4 Responses to Trzeba na serio

  1. Renia pisze:

    „W przypadku możliwych kłopotów zdrowotnych, trafiając do lekarzy, którzy dość powszechnie zalecają 1 jajko tygodniowo, są określani jako ofiary „diety Kwaśniewskiego”.”
    Teresa bardzo trafny cytat wstawiłaś, bo takie zjawisko nie należy do odosobnionych i psuje opinie o Diecie Optymalnej.
    jak rozmawiałam z jedna znajoma o Diecie Optymalnej to mi powiedziała, ze ta dieta jest niebezpieczna bo ponoc ktos na niej byl i umarł.
    Ale, żeby takie opinie głosić to trzeba mieć konkretne informacje i wiedzieć dokładnie czy ta osoba rzeczywiście na tej diecie była.
    Ciekawi mnie inna sprawa – czy istnieje dieta, która daje nieśmiertelność? Ile ludzi codziennie w Polsce umiera przy diecie tradycyjnej? Dieta Optymalna nie jest dietą cud, ale sporej ilości osób uratowała – bądź przedłużyła życie – poprawiając jego komfort.
    Przez te fałszywe opinie o „tłustej diecie” sporo osób się jej boi. A szkoda. Nie mają szansy na poprawę swojego zdrowia.

    Tutaj mogę się posłużyć przykładem chociażby „mojej” dentystki. Trzy lata temu jak przechodziłam na DO rozmawiałam z nią o moim postanowieniu.
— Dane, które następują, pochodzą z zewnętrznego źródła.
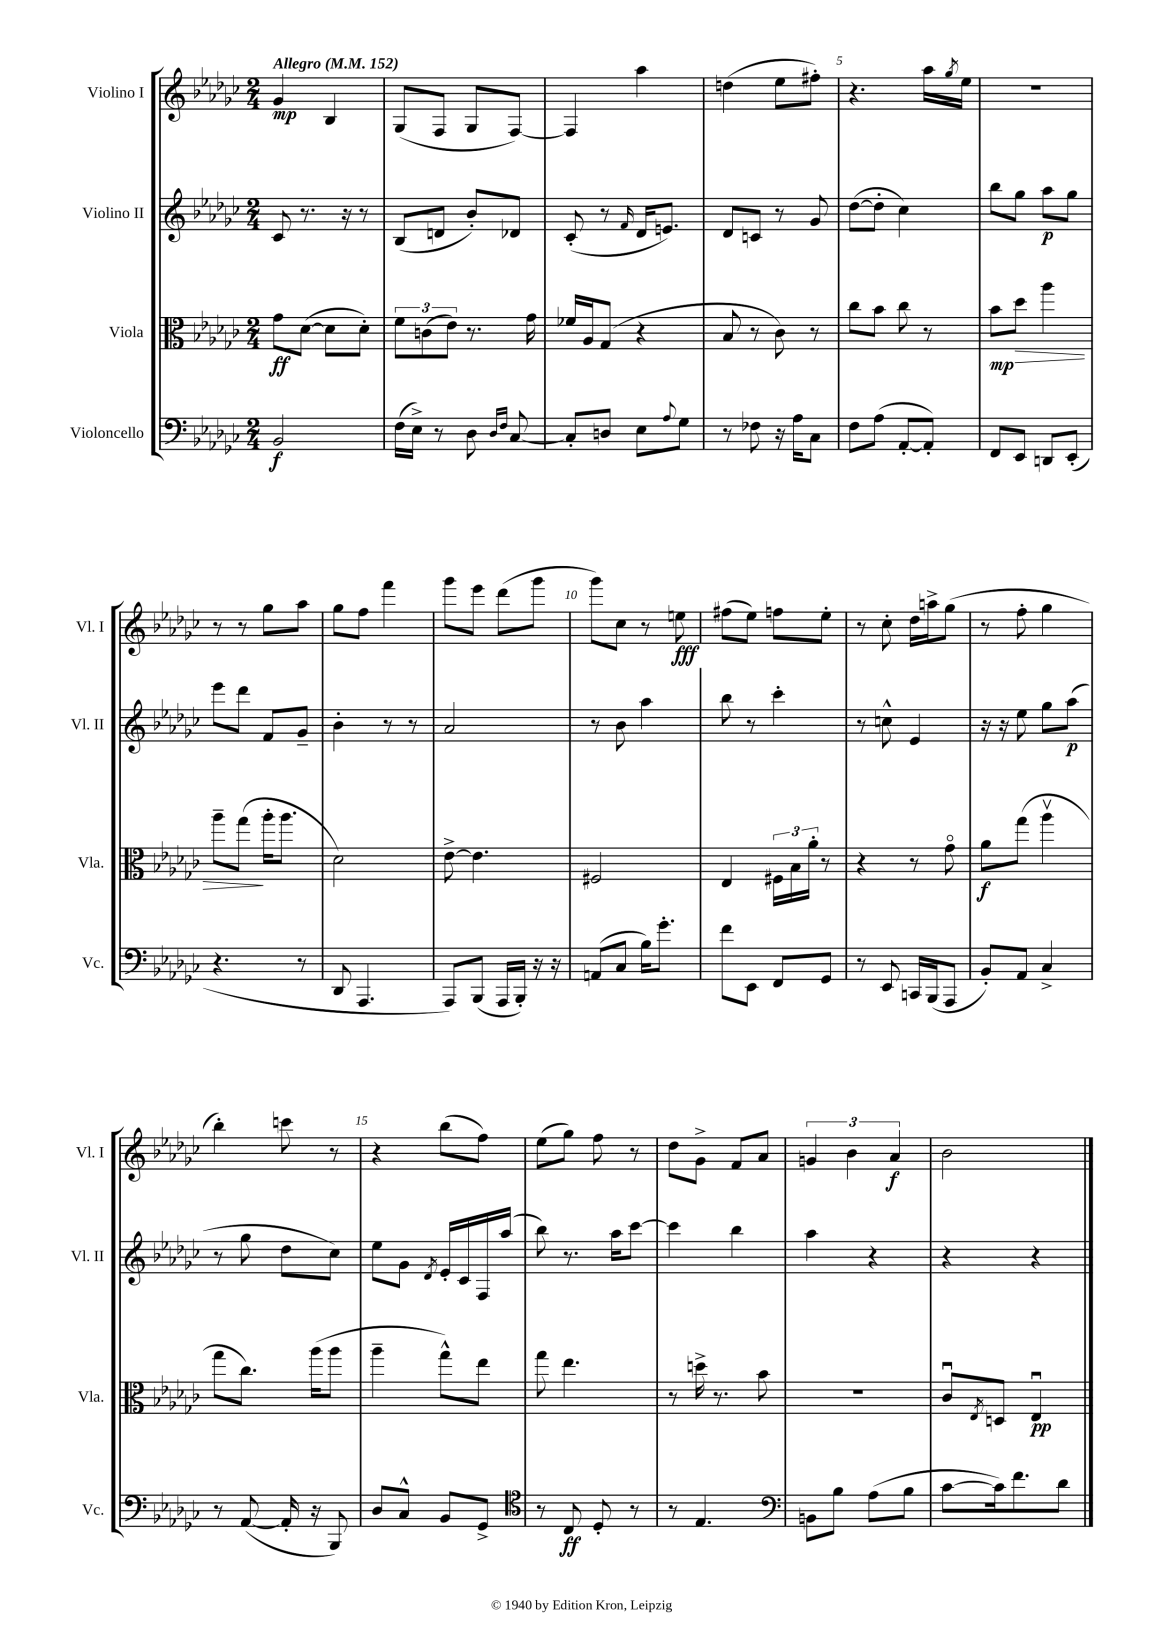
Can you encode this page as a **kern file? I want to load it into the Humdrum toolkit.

**kern	**dynam	**kern	**dynam	**kern	**dynam	**kern	**dynam
*part4	*part4	*part3	*part3	*part2	*part2	*part1	*part1
*staff4	*staff4	*staff3	*staff3	*staff2	*staff2	*staff1	*staff1
*I"Violoncello	*	*I"Viola	*	*I"Violino II	*	*I"Violino I	*
*I'Vc.	*	*I'Vla.	*	*I'Vl. II	*	*I'Vl. I	*
*clefF4	*	*clefC3	*	*clefG2	*	*clefG2	*
*k[b-e-a-d-g-c-]	*	*k[b-e-a-d-g-c-]	*	*k[b-e-a-d-g-c-]	*	*k[b-e-a-d-g-c-]	*
*M2/4	*	*M2/4	*	*M2/4	*	*M2/4	*
*MM152	*	*MM152	*	*MM152	*	*MM152	*
=1	=1	=1	=1	=1	=1	=1	=1
!	!	!	!	!	!	!LO:TX:a:B:t=Allegro	!
2BB-/	f	8g-\L	ff	8c-/	.	4g-/	mp
.	.	([8d-\J	.	8.r	.	.	.
.	.	8d-\L]	.	.	.	4B-/	.
.	.	.	.	16r	.	.	.
.	.	8d-'\J)	.	8r	.	.	.
=2	=2	=2	=2	=2	=2	=2	=2
(16F\LL	.	12f\L	.	(8B-/L	.	(8G-/L	.
16E-^\JJ)	.	.	.	.	.	.	.
.	.	(12cn\	.	.	.	.	.
8r	.	.	.	8dn/J	.	8F/J	.
.	.	12e-\J)	.	.	.	.	.
8D-\	.	8.r	.	8b-'/L)	.	8G-/L	.
16qqD-/LL	.	.	.	.	.	.	.
16qqF/JJ	.	.	.	.	.	.	.
[8C-/	.	.	.	8d-X/J	.	[8F/J)	.
.	.	16g-\	.	.	.	.	.
=3	=3	=3	=3	=3	=3	=3	=3
8C-'/L]	.	16f-X/LL	.	(8c-'/	.	4F/]	.
.	.	16A-/J	.	.	.	.	.
8Dn/J	.	(8G-/J	.	8r	.	.	.
.	.	.	.	16qqf/	.	.	.
8E-\L	.	4r	.	16d-/KL	.	4aa-\	.
.	.	.	.	8.en/J)	.	.	.
8qqA-/	.	.	.	.	.	.	.
8G-\J	.	.	.	.	.	.	.
=4	=4	=4	=4	=4	=4	=4	=4
8r	.	8B-/	.	8d-/L	.	(4ddn\	.
8F-X\	.	8r	.	8cn/J	.	.	.
16r	.	8c-\)	.	8r	.	8ee-\L	.
16A-\KL	.	.	.	.	.	.	.
8C-\J	.	8r	.	8g-/	.	8ff#X'\J)	.
=5	=5	=5	=5	=5	=5	=5	=5
8F\L	.	8cc-\L	.	([8dd-\L	.	4.r	.
(8A-\J	.	8b-\J	.	8dd-'\J]	.	.	.
[8AA-'/L	.	8cc-\	.	4cc-\)	.	.	.
8AA-'/J])	.	8r	.	.	.	16aa-\LL	.
.	.	.	.	.	.	8qgg-/	.
.	.	.	.	.	.	16ee-\JJ	.
=6	=6	=6	=6	=6	=6	=6	=6
8FF/L	.	8b-\L	mp	8bb-\L	.	2r	.
!	!	!	!LO:HP:b	!	!	!	!
8EE-/J	.	8dd-\J	>	8gg-\J	.	.	.
8DDn/L	.	4aa-\	.	8aa-\L	p	.	.
(8EE-'/J	.	.	.	8gg-\J	.	.	.
!!LO:LB:g=z
=7	=7	=7	=7	=7	=7	=7	=7
4.r	.	8aa-~\L	.	8eee-\L	.	8r	.
.	.	(8gg-\J	.	8ddd-\J	.	8r	.
.	.	16aa-'\KL	]	8f/L	.	8gg-\L	.
.	.	8.aa-\J	.	.	.	.	.
8r	.	.	.	8g-~/J	.	8aa-\J	.
=8	=8	=8	=8	=8	=8	=8	=8
8DD-/	.	2d-\)	.	4b-'\	.	8gg-\L	.
4.AAA-/	.	.	.	.	.	8ff\J	.
.	.	.	.	8r	.	4fff\	.
.	.	.	.	8r	.	.	.
=9	=9	=9	=9	=9	=9	=9	=9
8AAA-/L)	.	[8e-^\	.	2a-/	.	8ggg-\L	.
(8BBB-/J	.	4.e-\]	.	.	.	8eee-\J	.
16AAA-/LL	.	.	.	.	.	(8ddd-\L	.
16BBB-'/JJ)	.	.	.	.	.	.	.
16r	.	.	.	.	.	8ggg-\J	.
16r	.	.	.	.	.	.	.
=10	=10	=10	=10	=10	=10	=10	=10
(8AAn/L	.	2F#X/	.	8r	.	8ggg-\L)	.
8C-/J	.	.	.	8b-\	.	8cc-\J	.
16B-\KL)	.	.	.	4aa-\	.	8r	.
8.g-'\J	.	.	.	.	.	.	.
.	.	.	.	.	.	8een\	fff
=11	=11	=11	=11	=11	=11	=11	=11
8f\L	.	4E-/	.	8bb-\	.	(8ff#X\L	.
8EE-\J	.	.	.	8r	.	8ee-\J)	.
8FF/L	.	24F#X\LL	.	4ccc-'\	.	8ffn\L	.
.	.	24B-\	.	.	.	.	.
.	.	24a-'\JJ	.	.	.	.	.
8GG-/J	.	8r	.	.	.	8ee-'\J	.
=12	=12	=12	=12	=12	=12	=12	=12
8r	.	4r	.	8r	.	8r	.
8EE-/	.	.	.	8ccn^^\	.	8cc-'\	.
16CCn/LL	.	8r	.	4e-/	.	16dd-\LL	.
(16BBB-/J	.	.	.	.	.	16aan^\J	.
8AAA-/J	.	8g-\	.	.	.	(8gg-\J	.
=13	=13	=13	=13	=13	=13	=13	=13
8BB-'/L)	.	8a-\L	f	16r	.	8r	.
.	.	.	.	16r	.	.	.
8AA-/J	.	(8gg-\J	.	8ee-\	.	8ff'\	.
4C-^/	.	4aa-v\	.	8gg-\L	.	4gg-\	.
.	.	.	.	(8aa-\J	p	.	.
!!LO:LB:g=z
=14	=14	=14	=14	=14	=14	=14	=14
8r	.	8gg-\L	.	8r	.	4bb-'\)	.
([8AA-/	.	8.cc-\J)	.	8gg-\	.	.	.
16AA-'/]	.	.	.	8dd-\L	.	8cccn\	.
16r	.	(16aa-\KL	.	.	.	.	.
8BBB-/)	.	8aa-\J	.	8cc-\J)	.	8r	.
=15	=15	=15	=15	=15	=15	=15	=15
8D-/L	.	4aa-~\	.	8ee-\L	.	4r	.
8C-^^/J	.	.	.	8g-\J	.	.	.
.	.	.	.	8qd-/	.	.	.
8BB-/L	.	8gg-^^\L)	.	16e-'/LL	.	(8bb-\L	.
.	.	.	.	16c-/	.	.	.
8GG-^/J	.	8ee-\J	.	16F/	.	8ff\J)	.
.	.	.	.	(16aa-/JJ	.	.	.
=16	=16	=16	=16	=16	=16	=16	=16
*clefC4	*	*	*	*	*	*	*
8r	.	8gg-\	.	8bb-\)	.	(8ee-\L	.
8C-/	ff	4.ee-\	.	8.r	.	8gg-\J)	.
8D-'/	.	.	.	.	.	8ff\	.
.	.	.	.	16aa-\KL	.	.	.
8r	.	.	.	[8ccc-\J	.	8r	.
=17	=17	=17	=17	=17	=17	=17	=17
8r	.	8r	.	4ccc-\]	.	8dd-\L	.
4.E-/	.	16ddn^\	.	.	.	8g-^\J	.
.	.	8.r	.	.	.	.	.
.	.	.	.	4bb-\	.	8f/L	.
.	.	8b-\	.	.	.	8a-/J	.
=18	=18	=18	=18	=18	=18	=18	=18
*clefF4	*	*	*	*	*	*	*
8BBn\L	.	2r	.	4aa-\	.	6gn/	.
8B-\J	.	.	.	.	.	.	.
.	.	.	.	.	.	6b-\	.
(8A-\L	.	.	.	4r	.	.	.
.	.	.	.	.	.	6a-/	f
8B-\J	.	.	.	.	.	.	.
=19	=19	=19	=19	=19	=19	=19	=19
[8c-\L	.	8c-u/L	.	4r	.	2b-\	.
.	.	8qE-/	.	.	.	.	.
16c-\k])	.	8Dn/J	.	.	.	.	.
8.f\	.	.	.	.	.	.	.
.	.	4E-u/	pp	4r	.	.	.
8d-\J	.	.	.	.	.	.	.
==	==	==	==	==	==	==	==
*-	*-	*-	*-	*-	*-	*-	*-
Ona skwitowała to słowami, że bałaby się takiej ilości cholesterolu. Dzisiaj po 3 latach stosowania tego sposobu odżywiania nie mam śladu po chorobach na które cierpiałam (m.in. Hashimoto) a dentystka w tym czasie własnie tej choroby się nabawiła i sporo utyła…I nadal twierdzi, że ta dieta nie byłaby dla niej dobra – ewentualnie dla jej męża, bo on lubi tłusto zjeść… :(

  2. Komentarz @ Mariusza z „Mit „zbilansowanej” diety” na nowadebata.pl :

    „W badaniach na szczurach dieta białkowo-tłuszczowa przy 75% energii w tłuszczach, 20% w białkach i 5% w węglowodanach – spowodowała zmniejszenie zapotrzebowania na białko o 35%, na energię o 34%, na składniki mineralne o 68% i prócz bardziej korzystnych rezultatów we wszystkich badanych parametrach spowodowała zmniejszenie wagi serca o 35%.
    http://dr-kwasniewski.pl/?id=2&news=444

  3. OPTY pisze:

    ” psuje opinie o Diecie Optymalnej.”- Renia
    ————-
    To się tylko tak potem mówi, bo na co można zwalić jak nie na to czego stosować właściwie się nie chciało. To tak jak z nowym samochodem jesli nie umiesz nim jeździć i nie przestrzegasz instrukcji obsługi nie jest winny samochód tylko kierowca. Z organizmem jest tak samo. Więc twierdzę, że nic nie psuje żadnej opinii o diecie bo jej popsuć nie może umysł który jej nie pojął , poprostu jej nie rozumie. A człowiek nierozumny nie może być dawcą opinii, tylko kalumii. Dla mnie jest to proste jak budowa bata. Może tylko w sposób spaczony się o niej wypowiadać, ale to w żaden sposób nie zmienia jej słuszności skuteczności i prawdziwości. To trzeba potrafić rozgraniczyć przy słuchaniu różnych niestworzonych rzeczy na temat , którego nie rozumie pseudokrytyk. Ta dieta broni się skutecznie sama poprzez właściwe jej stosowanie i przestrzeganie zasad. A jeśli się nie broni tzn. że osobnik na niej nie jest, tzn. popełnia błędy.
    Mi gdy się coś takiego zdarzy a czasami się zdarza ,to organizm zapala czerwoną lampkę w postaci określonych niedomogów i wtedy wiem ,że robię coś źle i skutecznie szukam przyczyny. Wiedząc ,że sam jestem sobie winien. Bo ten sposób odżywiania organizmu jest najlepszy dla człowieka. Nic nie jest winien zegar pokazujący godzinę, której z różnych przyczyn nie chcielibyśmy aby była. Czas płynie jednakowo dla wszystkich. Jednakowa dla wszystkich organizmów ludzkich jest dieta taka , która pozwala im funkcjonować bezkolizyjnie. A ,że wielu tego nie chce zrozumieć to już ich sprawa.